A padlock design workflow for the generation of in situ sequencing padlock probes. Based originally on code developed in the Mats Nilsson Lab, Stockholm University (Xiaoyan, 2018), expanded to include support for SLURM job parallelisation, the use of Ensembl BLAST databases, non CDS regions, melting temperature based specificity criteria, barcode and hybridisation region design, secondary structure analysis by the lab of Petr Znamenskiy (Becalick, 2025).

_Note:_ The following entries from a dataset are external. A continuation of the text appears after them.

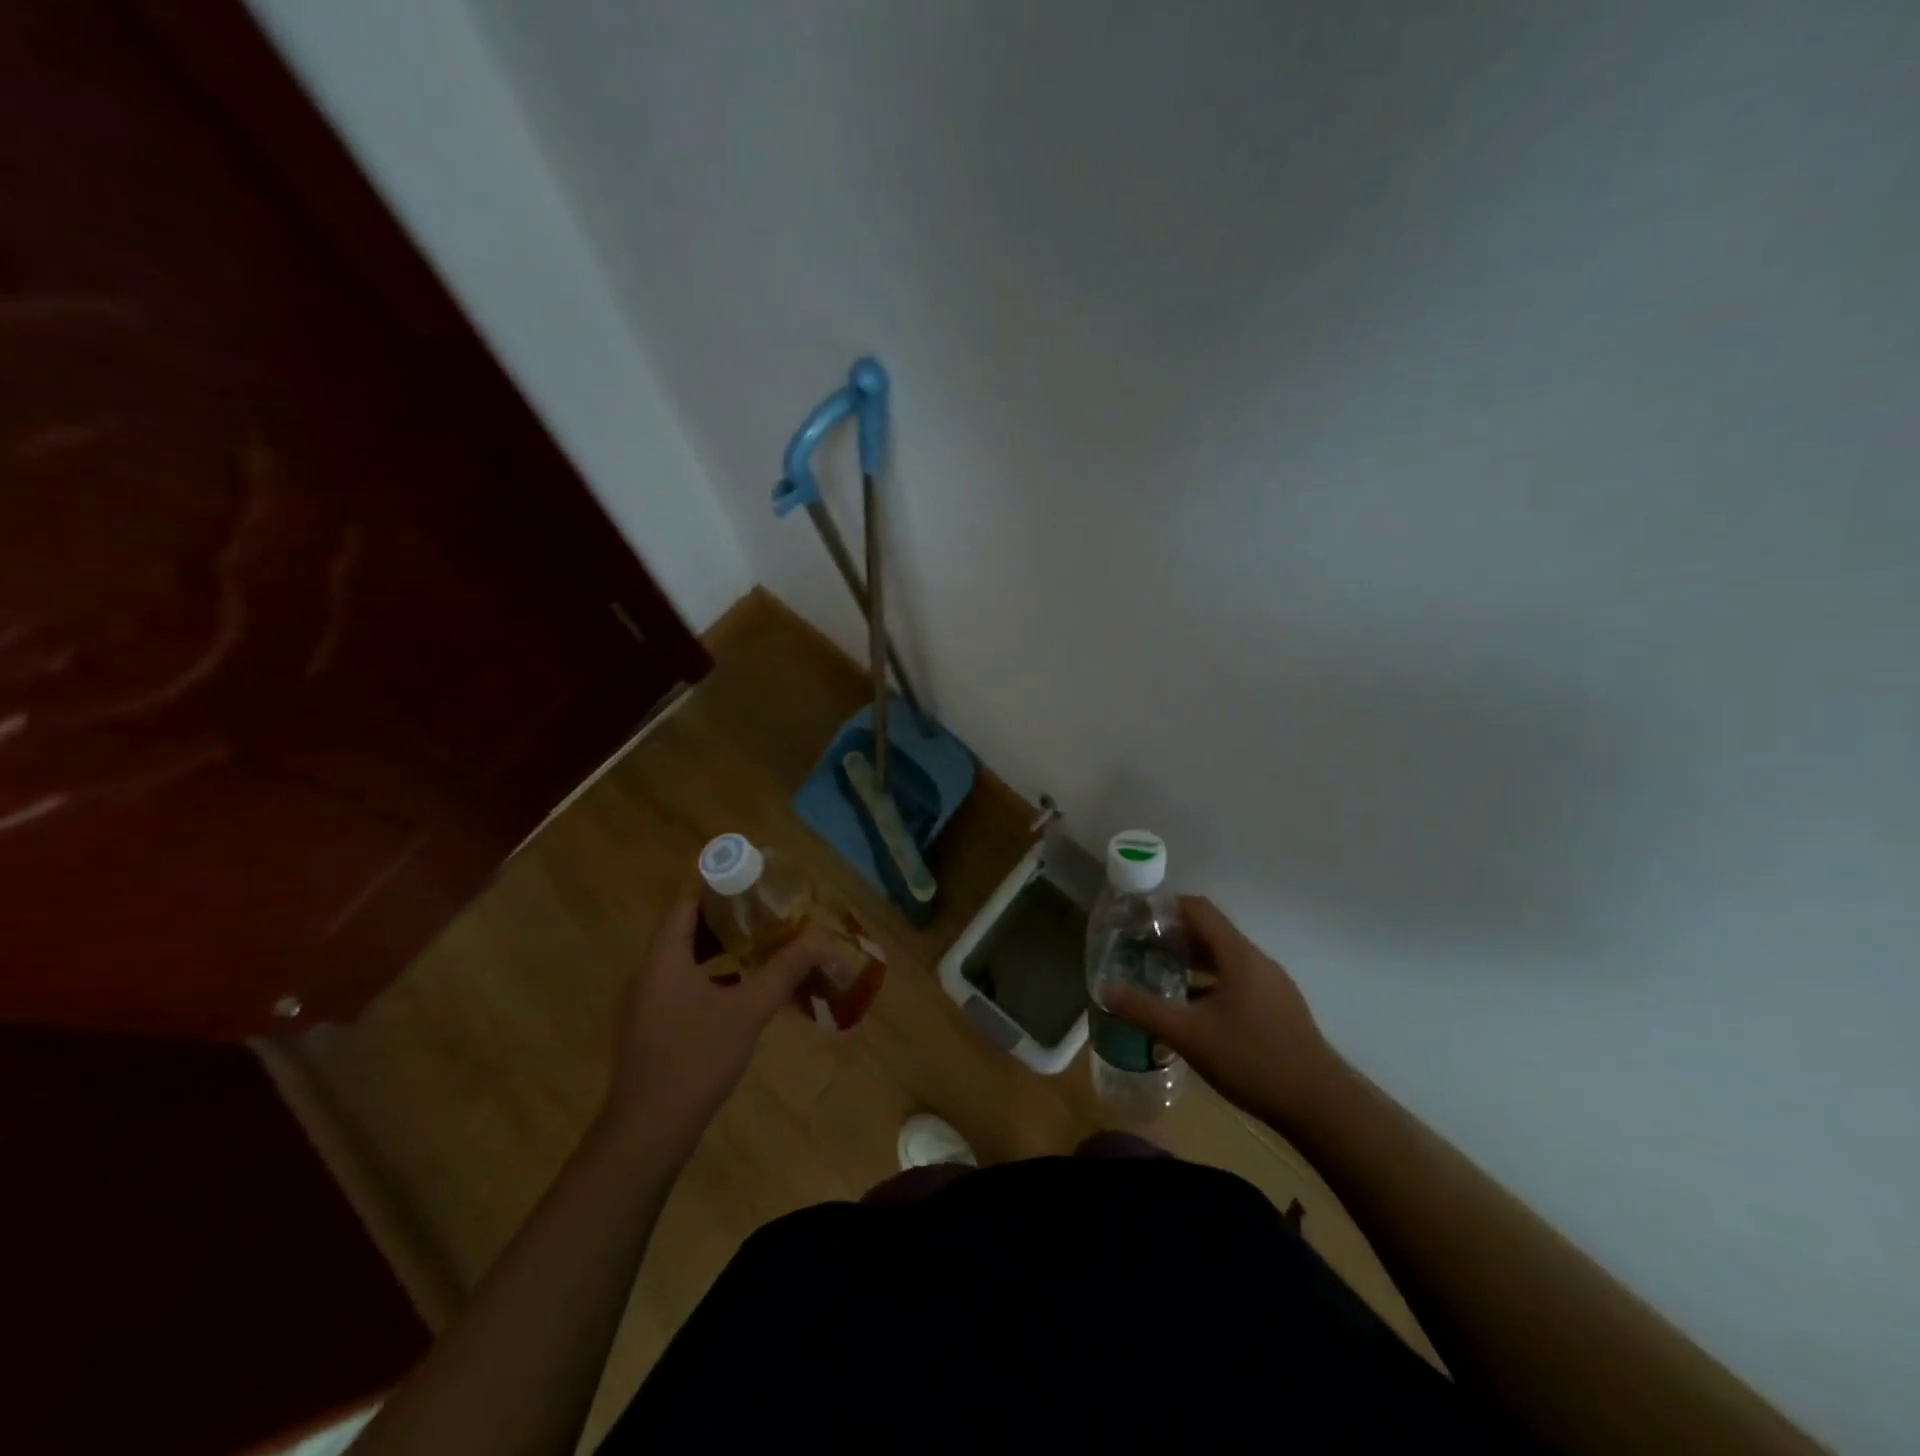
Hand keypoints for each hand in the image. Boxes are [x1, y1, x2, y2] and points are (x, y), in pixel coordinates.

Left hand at [601, 894, 839, 1156]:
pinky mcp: (651, 1030)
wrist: (649, 1130)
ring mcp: (646, 1005)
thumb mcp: (748, 1009)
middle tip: (763, 913)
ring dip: (717, 951)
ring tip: (758, 947)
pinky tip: (740, 992)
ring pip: (682, 962)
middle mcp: (648, 974)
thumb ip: (784, 971)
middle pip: (684, 931)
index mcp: (663, 959)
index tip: (751, 884)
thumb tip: (819, 940)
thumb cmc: (696, 1057)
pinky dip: (709, 979)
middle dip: (724, 920)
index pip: (685, 905)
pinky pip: (680, 987)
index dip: (716, 889)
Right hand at [1104, 895, 1345, 1129]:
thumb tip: (1105, 989)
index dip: (1165, 907)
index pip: (1198, 909)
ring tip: (1159, 976)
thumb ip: (1144, 1009)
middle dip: (1173, 937)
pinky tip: (1192, 1011)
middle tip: (1138, 949)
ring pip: (1224, 959)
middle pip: (1210, 933)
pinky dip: (1210, 984)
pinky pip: (1237, 981)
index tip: (1136, 918)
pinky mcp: (1278, 1008)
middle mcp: (1256, 961)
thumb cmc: (1252, 1059)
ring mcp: (1271, 985)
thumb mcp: (1189, 1035)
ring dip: (1192, 963)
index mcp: (1238, 955)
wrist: (1320, 1105)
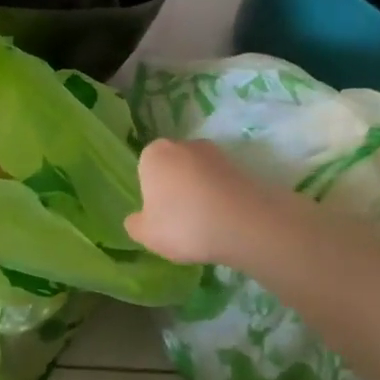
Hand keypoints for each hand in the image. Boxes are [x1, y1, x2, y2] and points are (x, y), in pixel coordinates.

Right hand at [126, 138, 324, 270]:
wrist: (243, 223)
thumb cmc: (184, 224)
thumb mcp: (147, 235)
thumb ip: (135, 225)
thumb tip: (136, 219)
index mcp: (154, 153)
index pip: (145, 170)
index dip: (152, 194)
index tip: (161, 217)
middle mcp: (182, 144)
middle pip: (173, 168)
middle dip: (175, 189)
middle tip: (182, 221)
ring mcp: (214, 152)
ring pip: (198, 174)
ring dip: (200, 192)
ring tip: (206, 224)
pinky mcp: (239, 165)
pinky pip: (220, 182)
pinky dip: (220, 196)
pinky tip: (224, 220)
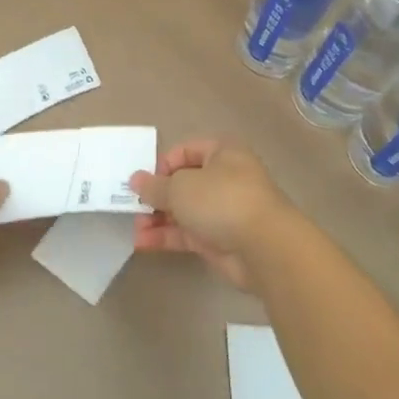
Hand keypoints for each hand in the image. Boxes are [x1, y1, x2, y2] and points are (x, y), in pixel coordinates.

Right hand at [129, 139, 295, 291]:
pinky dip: (166, 237)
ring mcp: (223, 211)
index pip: (186, 151)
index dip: (163, 164)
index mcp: (222, 152)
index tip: (144, 182)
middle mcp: (224, 178)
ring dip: (158, 218)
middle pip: (183, 183)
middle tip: (133, 207)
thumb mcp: (181, 187)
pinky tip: (143, 243)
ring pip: (184, 211)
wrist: (265, 248)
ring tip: (135, 228)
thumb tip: (135, 180)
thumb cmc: (222, 200)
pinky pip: (188, 234)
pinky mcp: (220, 240)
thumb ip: (155, 186)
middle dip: (157, 196)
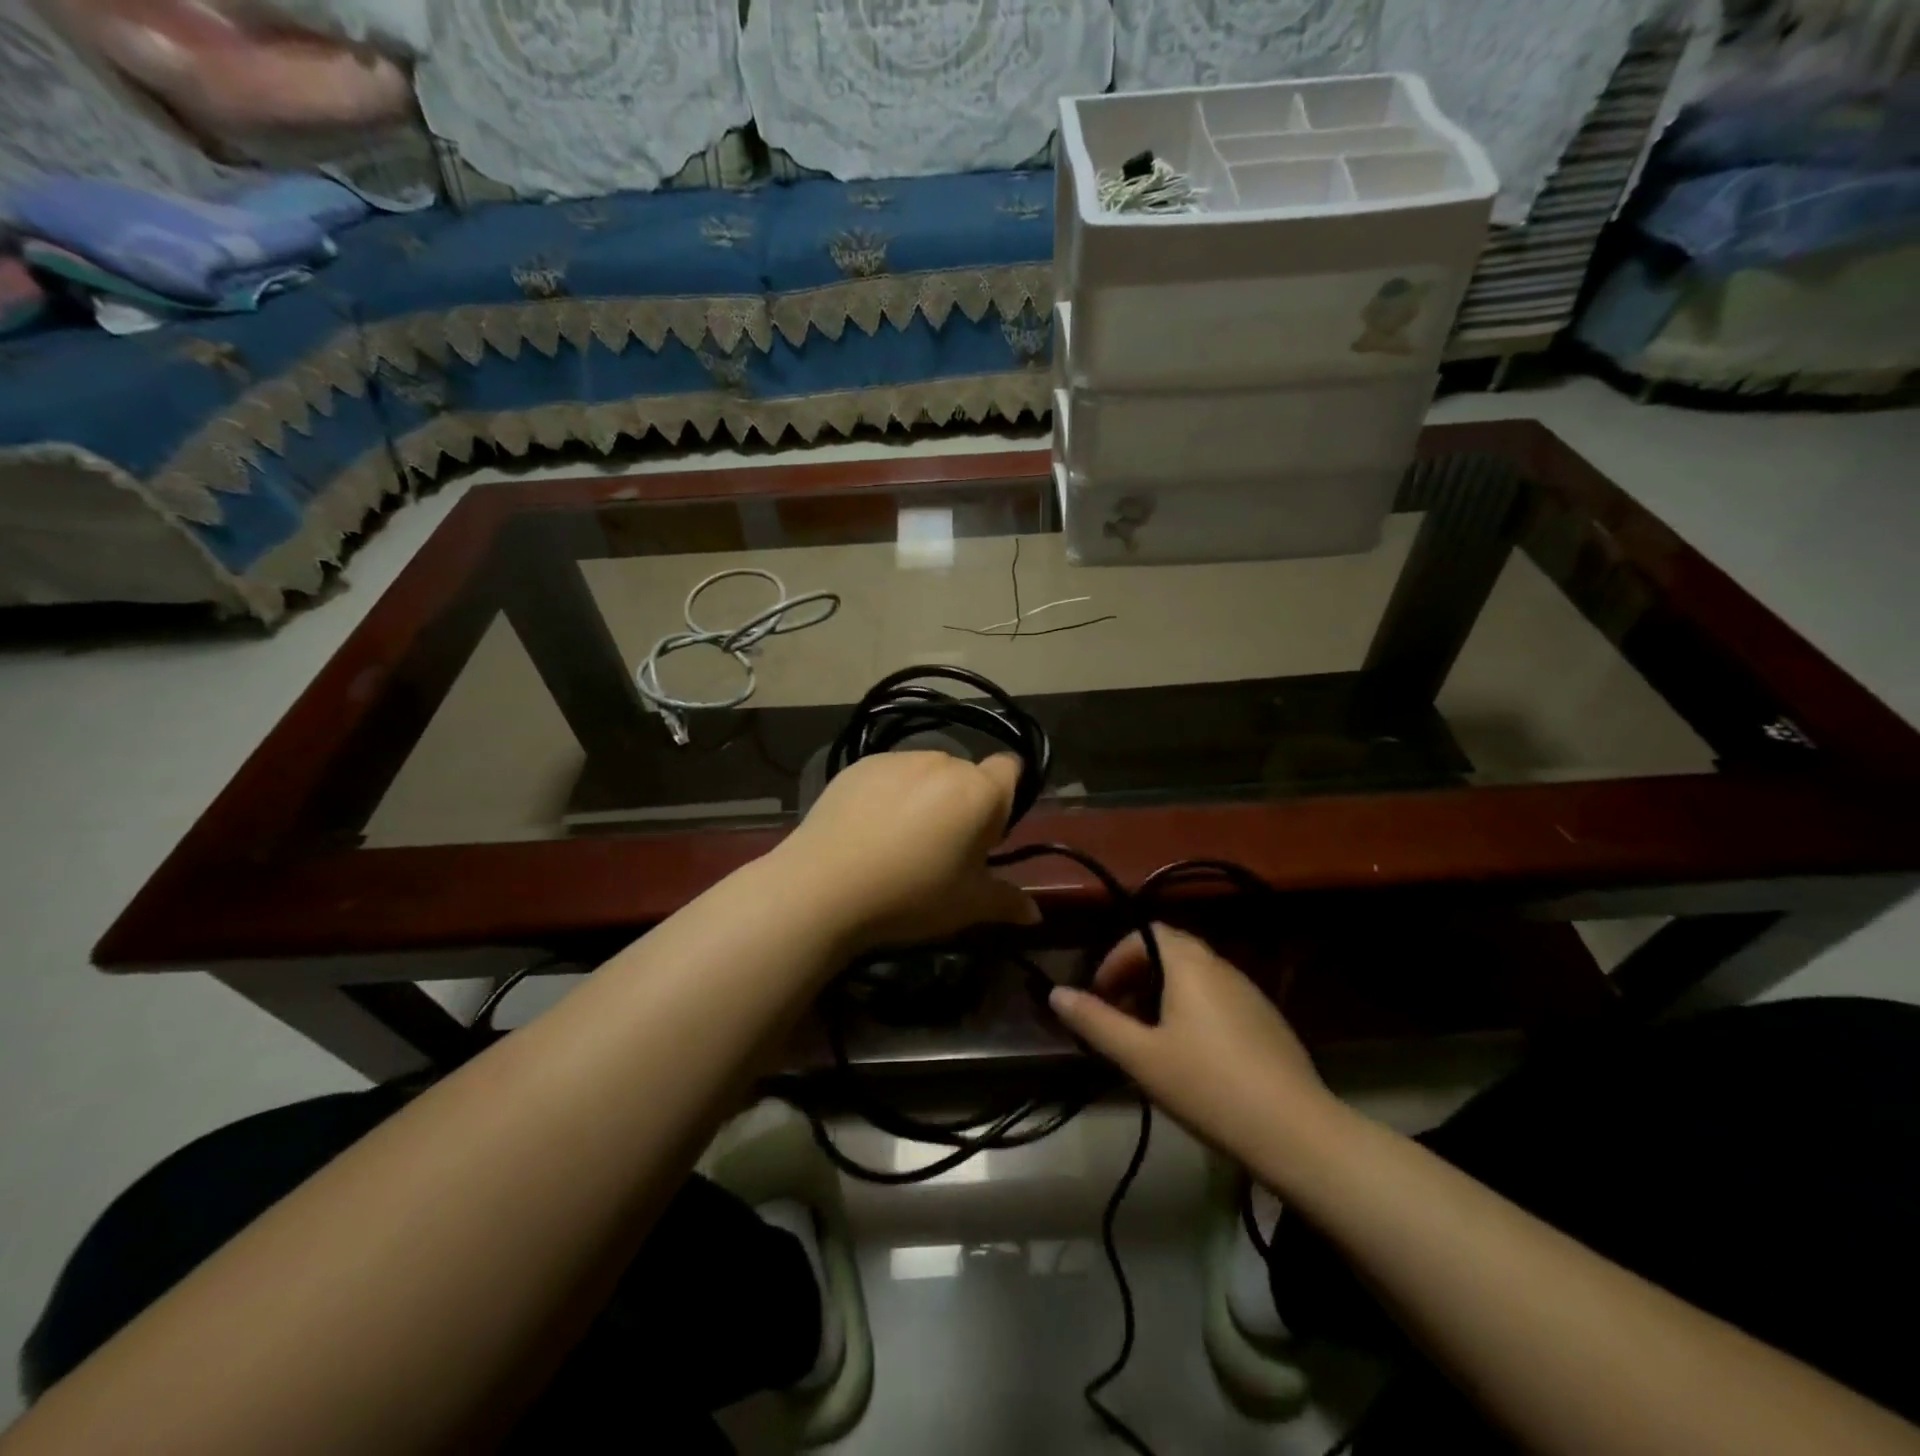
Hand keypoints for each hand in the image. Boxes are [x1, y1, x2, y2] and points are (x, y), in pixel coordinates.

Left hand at [771, 751, 1040, 952]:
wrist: (825, 886)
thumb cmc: (911, 895)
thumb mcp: (967, 906)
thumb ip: (1006, 902)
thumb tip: (1035, 914)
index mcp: (978, 791)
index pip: (1010, 770)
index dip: (1004, 799)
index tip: (985, 835)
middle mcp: (942, 762)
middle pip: (966, 775)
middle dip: (961, 803)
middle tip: (941, 848)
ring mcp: (897, 760)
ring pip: (925, 774)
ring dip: (924, 797)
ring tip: (898, 841)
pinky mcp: (859, 765)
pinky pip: (888, 775)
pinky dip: (887, 794)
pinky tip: (867, 831)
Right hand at [1050, 924, 1340, 1166]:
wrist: (1296, 1132)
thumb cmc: (1207, 1085)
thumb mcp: (1140, 1057)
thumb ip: (1096, 1022)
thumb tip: (1056, 993)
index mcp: (1190, 964)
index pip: (1145, 932)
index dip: (1116, 958)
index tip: (1101, 995)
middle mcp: (1222, 967)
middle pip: (1170, 951)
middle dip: (1137, 976)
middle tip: (1119, 1017)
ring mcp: (1250, 994)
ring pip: (1196, 977)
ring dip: (1164, 995)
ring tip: (1149, 1041)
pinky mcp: (1268, 1022)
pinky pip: (1219, 1000)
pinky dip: (1193, 1011)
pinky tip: (1192, 1059)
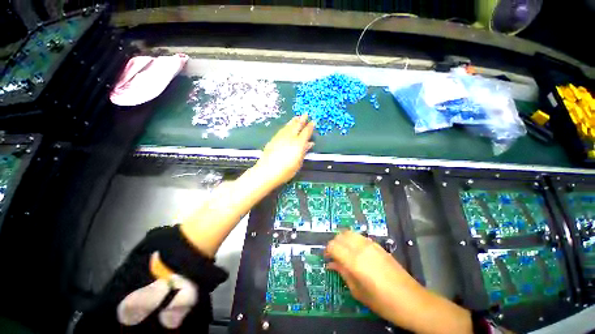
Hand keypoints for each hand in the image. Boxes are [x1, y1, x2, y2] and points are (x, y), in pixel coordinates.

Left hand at [255, 114, 314, 187]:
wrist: (267, 172)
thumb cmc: (286, 171)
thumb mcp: (298, 163)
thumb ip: (304, 151)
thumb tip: (309, 144)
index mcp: (298, 144)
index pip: (306, 132)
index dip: (310, 127)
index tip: (313, 122)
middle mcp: (290, 138)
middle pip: (297, 126)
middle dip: (302, 119)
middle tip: (305, 114)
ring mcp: (280, 137)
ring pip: (288, 126)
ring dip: (293, 121)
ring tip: (297, 117)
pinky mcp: (273, 139)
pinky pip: (281, 130)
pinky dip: (286, 126)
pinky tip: (286, 126)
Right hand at [326, 231, 471, 333]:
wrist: (411, 300)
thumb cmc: (383, 302)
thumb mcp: (358, 291)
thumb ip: (343, 273)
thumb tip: (331, 264)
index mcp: (355, 261)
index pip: (333, 246)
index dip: (327, 250)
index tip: (326, 258)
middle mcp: (361, 248)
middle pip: (340, 236)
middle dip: (334, 243)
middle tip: (334, 255)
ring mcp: (371, 244)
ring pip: (350, 233)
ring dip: (343, 239)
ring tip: (343, 252)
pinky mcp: (378, 245)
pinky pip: (359, 236)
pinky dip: (352, 240)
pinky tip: (355, 251)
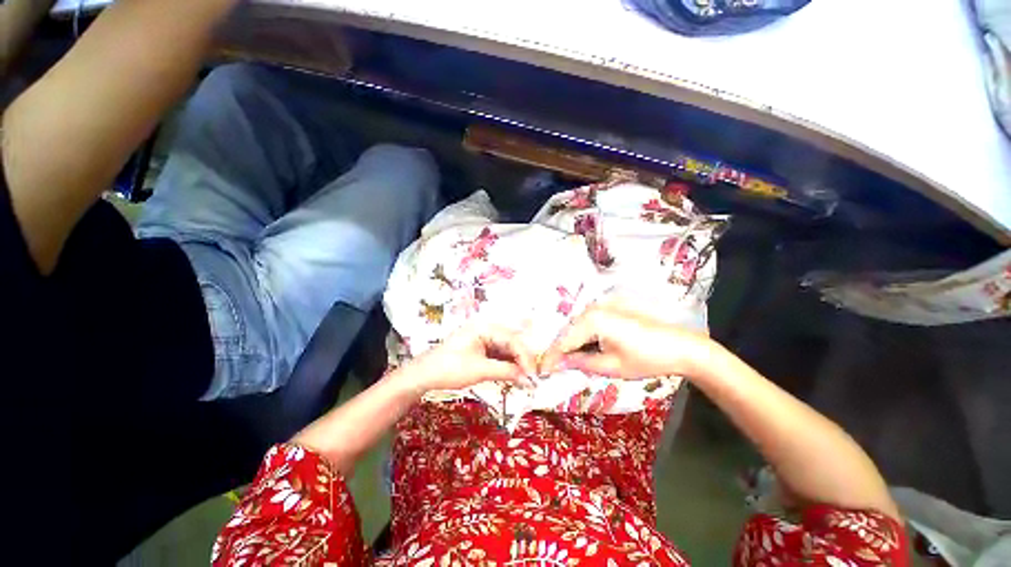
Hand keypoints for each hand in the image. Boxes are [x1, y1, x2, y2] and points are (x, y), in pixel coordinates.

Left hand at [401, 323, 537, 394]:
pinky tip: (515, 376)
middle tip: (533, 378)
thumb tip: (529, 380)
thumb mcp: (479, 370)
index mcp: (485, 327)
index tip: (533, 375)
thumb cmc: (449, 368)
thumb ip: (506, 372)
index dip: (525, 357)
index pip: (512, 340)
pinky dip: (507, 366)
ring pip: (507, 350)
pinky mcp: (481, 349)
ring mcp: (484, 338)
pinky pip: (499, 355)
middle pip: (512, 343)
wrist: (424, 375)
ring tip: (526, 379)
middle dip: (523, 360)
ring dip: (516, 364)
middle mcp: (487, 329)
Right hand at [539, 301, 716, 379]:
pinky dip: (582, 337)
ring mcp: (602, 307)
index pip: (564, 340)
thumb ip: (580, 362)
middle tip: (552, 368)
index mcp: (593, 320)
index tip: (541, 372)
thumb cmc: (647, 359)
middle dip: (559, 350)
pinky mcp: (609, 309)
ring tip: (564, 361)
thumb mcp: (611, 366)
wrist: (681, 346)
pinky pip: (587, 323)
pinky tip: (581, 349)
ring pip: (576, 327)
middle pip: (568, 331)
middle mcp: (593, 309)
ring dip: (570, 344)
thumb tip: (557, 363)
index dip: (551, 357)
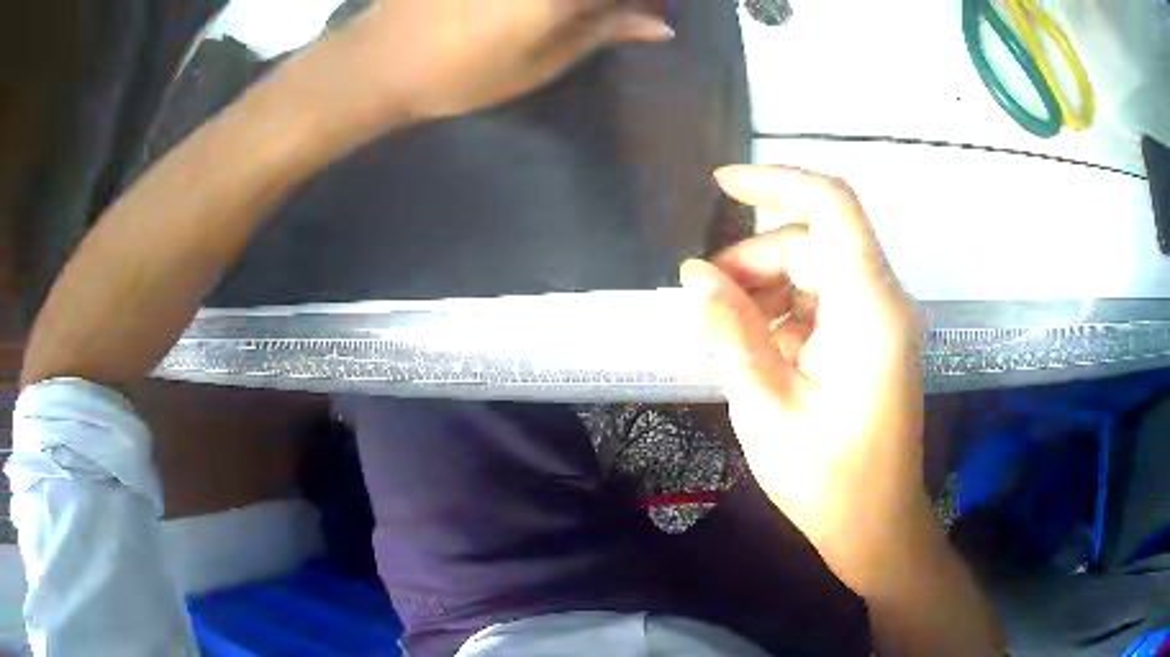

First clone the repository and install it with with conda (this will automatically install all required packages):
git clone git@github.com:znamlab/multi_padlock_design.git
cd multi_padlock_design
conda env create -f environment.ymlThen, activate the new environment:
conda activate multi-padlock-designNext, install the following:
- Install BLAST+ and add it to your
PATH. - Install ClustalW2 and add it to your
PATH. - Install Clustal-Omega and add it to your
PATH.
Finally, download the reference databases for BLAST searching. You can do this automatically by running the following command once you've activated your conda environment:
mpd-download-databasesUse mpd-download-databases --help to explore options for download.
If a checksum mismatch occurs, this is likely due to an interruption during download from the FTP server.
If you want to select a different version of your refseq/ensembl database or use a different species, you can do so by downloading the data manually from the following locations:
- Download RefSeq mouse/human mRNA sequences from
https://ftp.ncbi.nlm.nih.gov/refseq/ - You need all files from mRNA_Prot ending with .rna.fna.gz
- Download Ensembl mouse/human CDS and cDNA sequences from
https://ftp.ensembl.org/pub/release-115/fasta/ - You need the files ending in .all.fa.gz from the cds and cdna subfolders
- If using Ensembl, also download the gencode annotations from
https://ftp.ebi.ac.uk/pub/databases/gencode/ - You need the gencode.v*.basic.annotation.gtf.gz file from the respective species' latest release
- For Ensembl you also need to download BioMart synonym data from
https://www.ensembl.org/biomart/martview/. You should download a TSV formatted .txt files with the following fields: Gene stable ID Gene stable ID version Transcript stable ID Transcript stable ID version HGNC symbol Gene Synonym Gene description - Unzip all the .gz files
- Place these files into subfolders called
refseqandensembl
- Update
multi_padlock_design/config.pywith the paths to the downloaded mRNA sequence files. - Set the maximum number of parallel threads for multiple sequence alignment (MSA) and BLAST searches in
config.py. - You should also select your reference transcriptome of choice. Ensembl is required if you want to design probes against non CDS regions and blast all probes against these regions for off-target searching.
- CSV file containing gene acronyms with the corresponding linker and barcode sequences, one gene per row, no header.
- FASTA file containing target sequences, each with their own FASTA header.
If you have access to a SLURM managed HPC cluster, you can create a single job per gene which will run in parallel (recommended for large gene lists):
- Create your CSV or FASTA file as described above. Then run the command:
slurm-probe-design <input_file_path>
If running locally:
- Create your CSV or FASTA file as described above. Then run the command:
probe-design <input_file_path>
These parameters can be specified at run time if running locally, or can be set for all jobs on SLURM by editing the multi_padlock_design/config.py file.
- Species: Reference database used for specificity checks and for resolving gene acronyms when FASTA inputs are absent.
- Padlock arm length: Length of each target arm (final target sequence length is twice this value).
- Tm range: Lower and upper melting temperature bounds, assuming 0.1 µM probe, 0.075 M monovalent salt, 0.01 M bivalent salt, and 20% formamide.
A target sequence is considered sufficiently specific only if no sequence in the reference database exceeds:
- A melting temperature of 37C for both the left and right padlock arm regions (assumed to be necessary for a ligation event to occur)
- No gaps or mismatches within 3bp of the ligation site.